Anti-Semitism Returns to the House of Commons

Palace of Westminster (photo courtesy: Wikipedia)

Palace of Westminster (photo courtesy: Wikipedia)

Less than six months after the Liberal Democrat MP for Bradford East, David Ward, was accused of anti-Semitism for the equating the Nazis’ treatment of the Jews with “the Jews” treatment of the Palestinians, yet another Liberal Democrat MP, Sir Bob Russell, has equated the victims of the Holocaust with the ‘plight of the Palestinians’ since the birth of the state of Israel.

This happened last week during a debate in the House of Commons on the national school curriculum. Given that English law requires the Holocaust to be taught to all school children as part of the History syllabus, Russell asked the Education Minister, Michael Gove, the following question: “On the assumption that [coverage of] the 20th Century will include the Holocaust, will he give me an assurance that the life of Palestinians since 1948 will be given equal attention?”

Bob Russell’s statement, just as David Ward’s, has caused offence to the UK Jewish community and embarrassment to the Liberal-Democrat Friends of Israel, but as yet there has been no apology from Russell and no indication of any censure by the Liberal Democrat Leader and Deputy Prime Minister, Nick Clegg.  There has even been little, if any, media attention given to Russell’s comments. It’s as if the ‘Nazification of Israel’, the idea that ‘the Jews are to the Palestinians what the Nazis were to the Jews’, has become so commonplace that it is no longer news worthy.
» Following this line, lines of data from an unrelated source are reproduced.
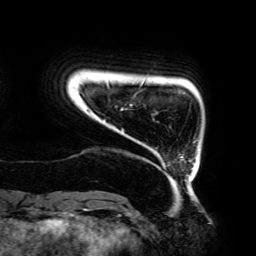
Breast MRI (dynamic contrast-enhanced), one axial slice; slice 20 of 192 in the series (ordered by position); cropped to one breast; dynamic contrast-enhanced series, time point 2 of 6 at this slice position (early post-contrast); 3 T; TE 4.2 ms, TR 7.8 ms; 256 × 256 image matrix. Female patient.
Structures marked on this image (semi-automatic segmentation, software-assisted and operator-edited):
- enhancing-tissue mask used for the functional tumour volume (all voxels passing the contrast-enhancement thresholds inside the analysis volume; usually the tumour): box from (x=104, y=81) to (x=195, y=182) px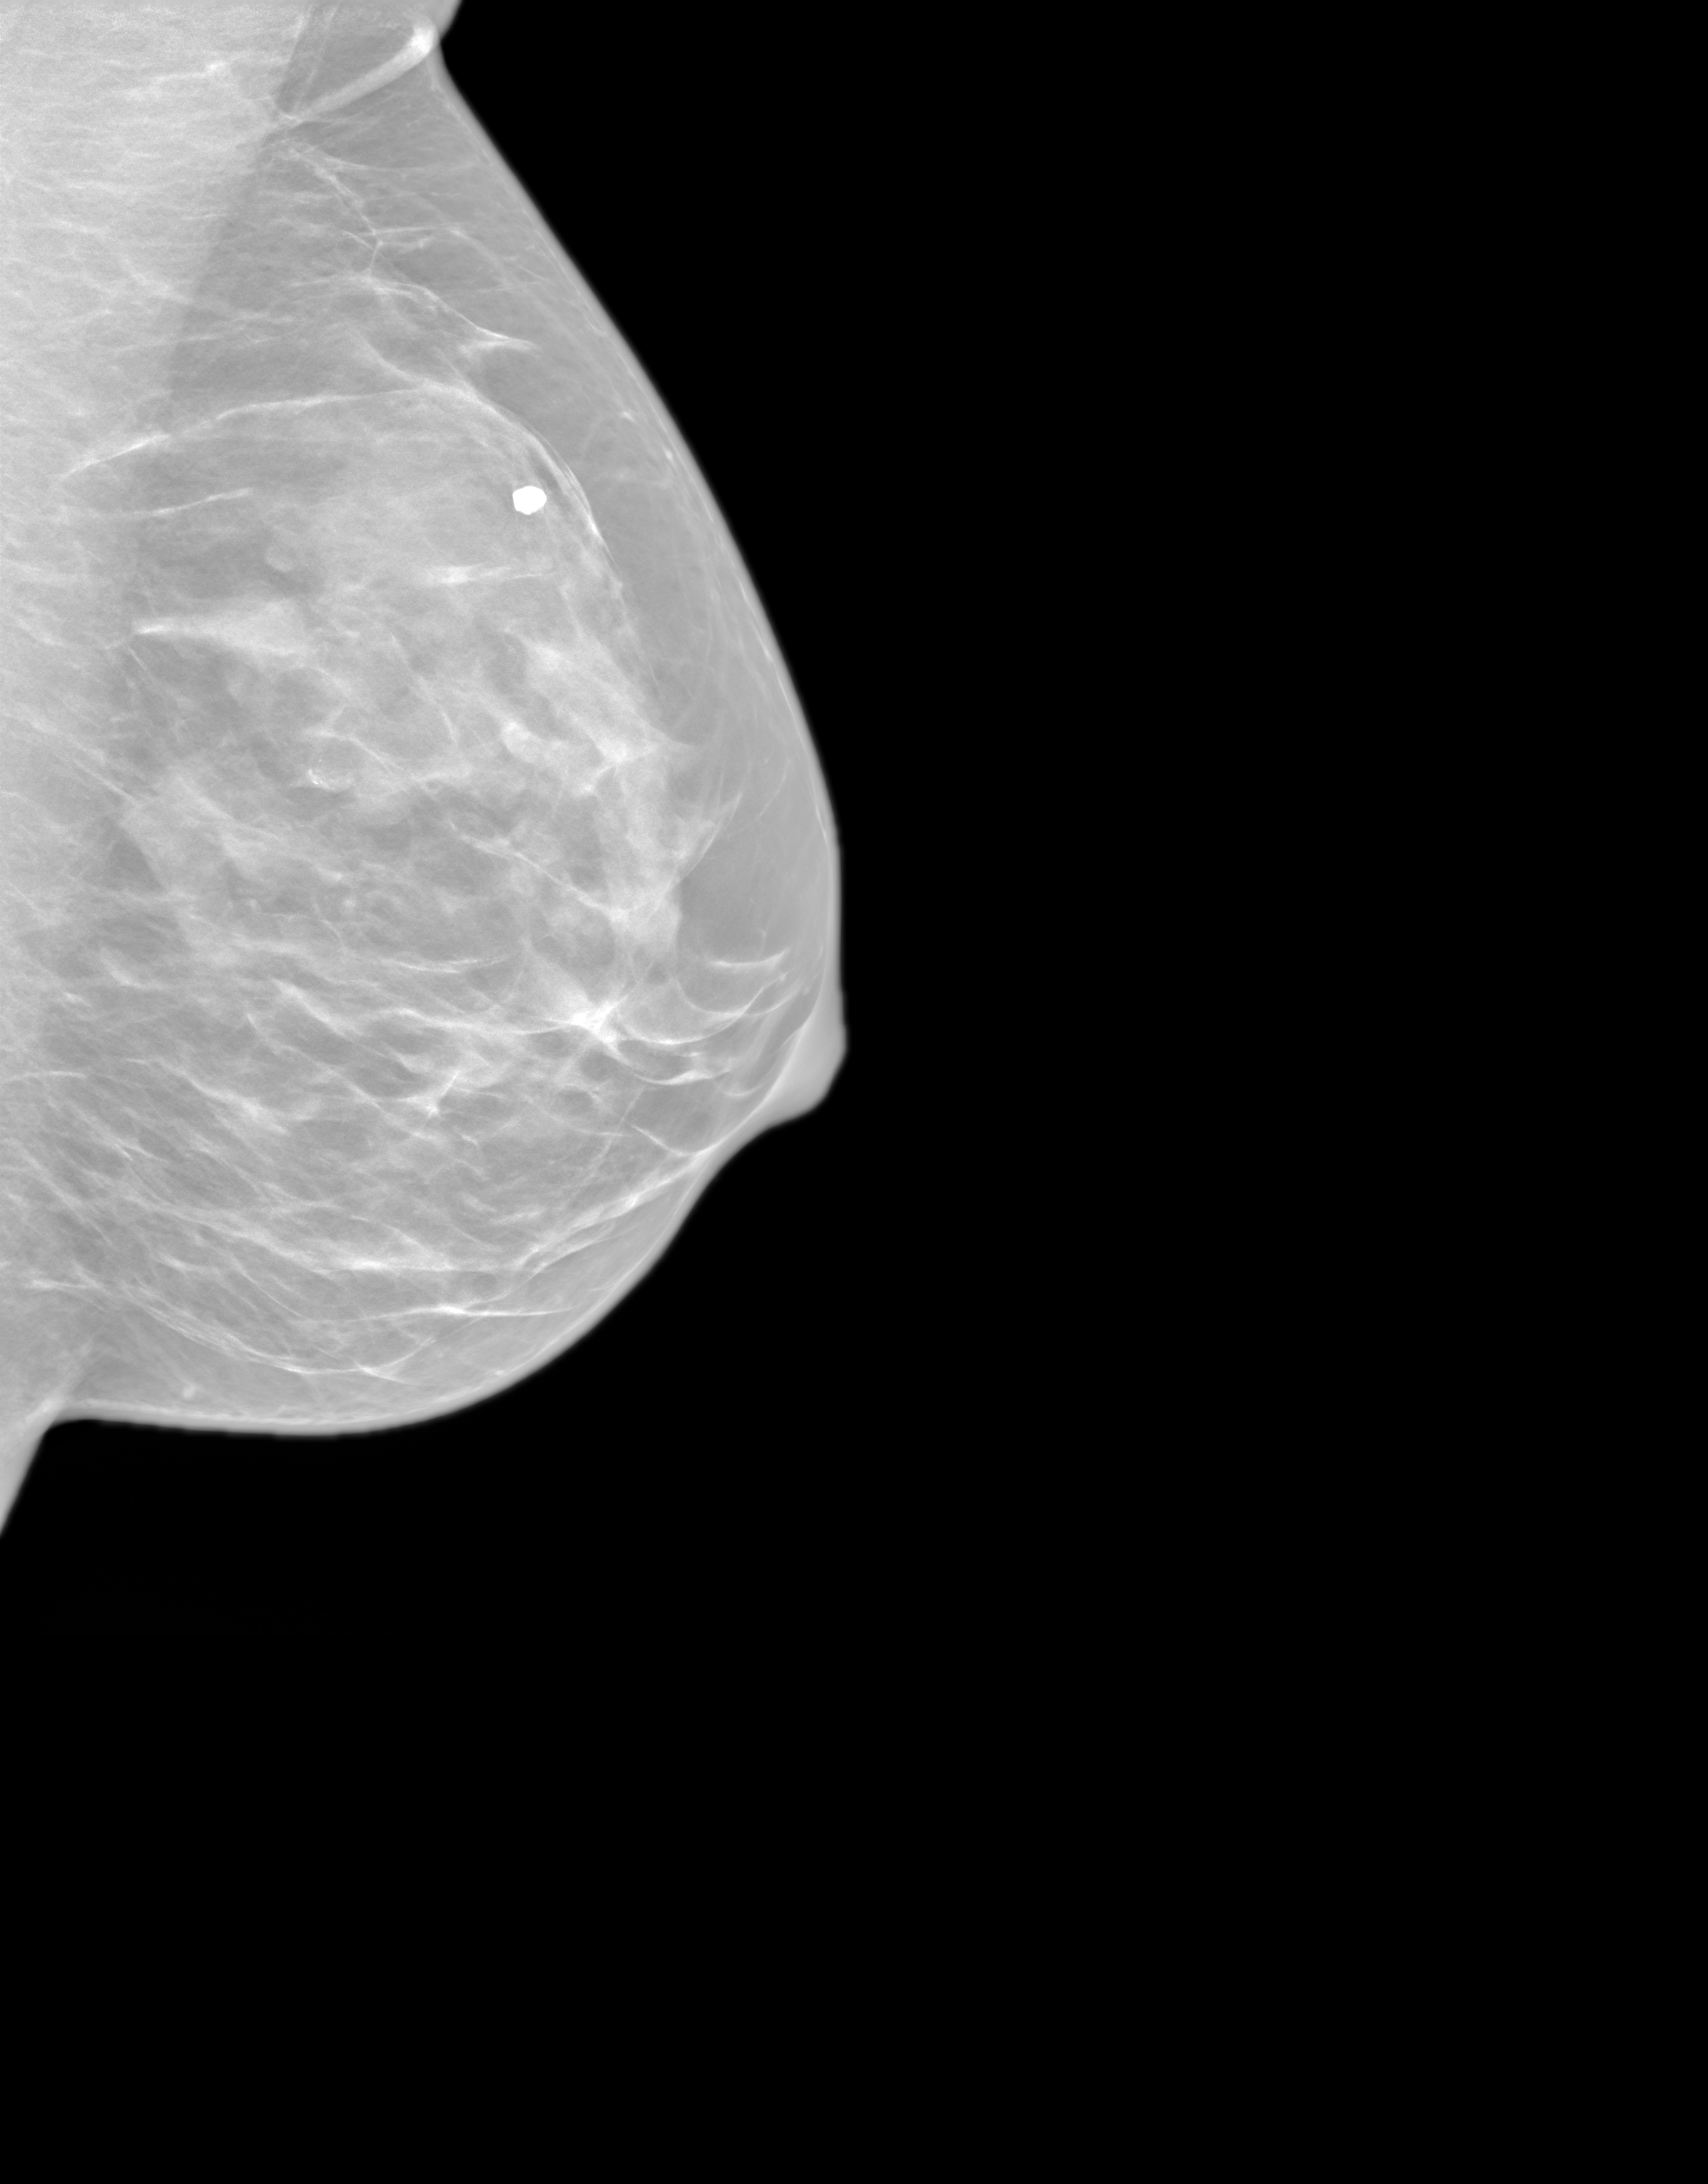
Synthesized 2-D mammogram reconstructed from digital breast tomosynthesis; left breast; medio-lateral oblique projection; screening examination. Patient: female, 51 years.
- breast density at the screening exam (both breasts): heterogeneously dense (BI-RADS density category c)
- final BI-RADS category for the screening round (tomosynthesis exam, both breasts): category 2
- recall: no recall after this screen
Yet the idea that the plight of the Palestinians should be given the same prominence in the school curriculum as the Holocaust is not only extremely offensive, but is also absurd. Russell’s equivalence, just like David Ward’s before him, relies on the re-writing of Jewish history and the misreading of the Israel-Palestine conflict. It represents a misjudgement which, like that of the anti-Dreyfusards whose faith in Dreyfus’s guilt contradicted all evidence to the contrary, can only flow from the willingness to believe the absolute worst about Jews. This is anti-Semitism.

Thus anti-Semitism has returned to the House of Commons in the guise of anti-Nazism and is masquerading as concern for the Palestinians. As Anthony Julius has noted, “it is the peculiar misfortune of Jews that their persecutors have been drawn from the ranks of the sanctimonious, the kind of people who cloak their anti-Semitism in a moral purpose.” Perhaps this is why Bob Russell’s ‘Nazification’ of Israel has, as yet, drawn little opprobrium.

Julius has also expressed the opinion that the posture of anti-Semites towards Jews is determined by malice. I tend to agree with him. Certainly, in the case of David Ward, this seems to be a correct observation. I say this because despite the offence which he knows he caused to the UK Jewish community when he chose Holocaust Memorial Day to ‘Nazify’ Israel and “the Jews,” he has once again caused offence with the following tweet, “Am I wrong or am I right? At long last the Zionists are losing the battle – how long can the apartheid state of Israel last?” And he timed this tweet to come just days after Bob Russell’s remarks….

It is frankly high time that Nick Clegg took decisive action against those members of the Liberal-Democrat Party who insist on offending Anglo-Jewry. It is not only David Ward and Bob Russell who are the culprits:  Chris Davies, Simon Hughes, Baroness Jenny Tonge, and Lord Phillips of Sudbury are among other high-ranking Liberal Democrat MPs who have repeatedly used the Israel-Palestine conflict both to make inflammatory remarks about “the Jews” and to invoke the blood libel, the conspiracy libel, and the economic libel in their demonization of Israel. Not only does Nick Clegg need to take action but he needs to take action now. This is because, as freelance journalist Richard Mather has stated, “There’s nothing Liberal about offending Jews.”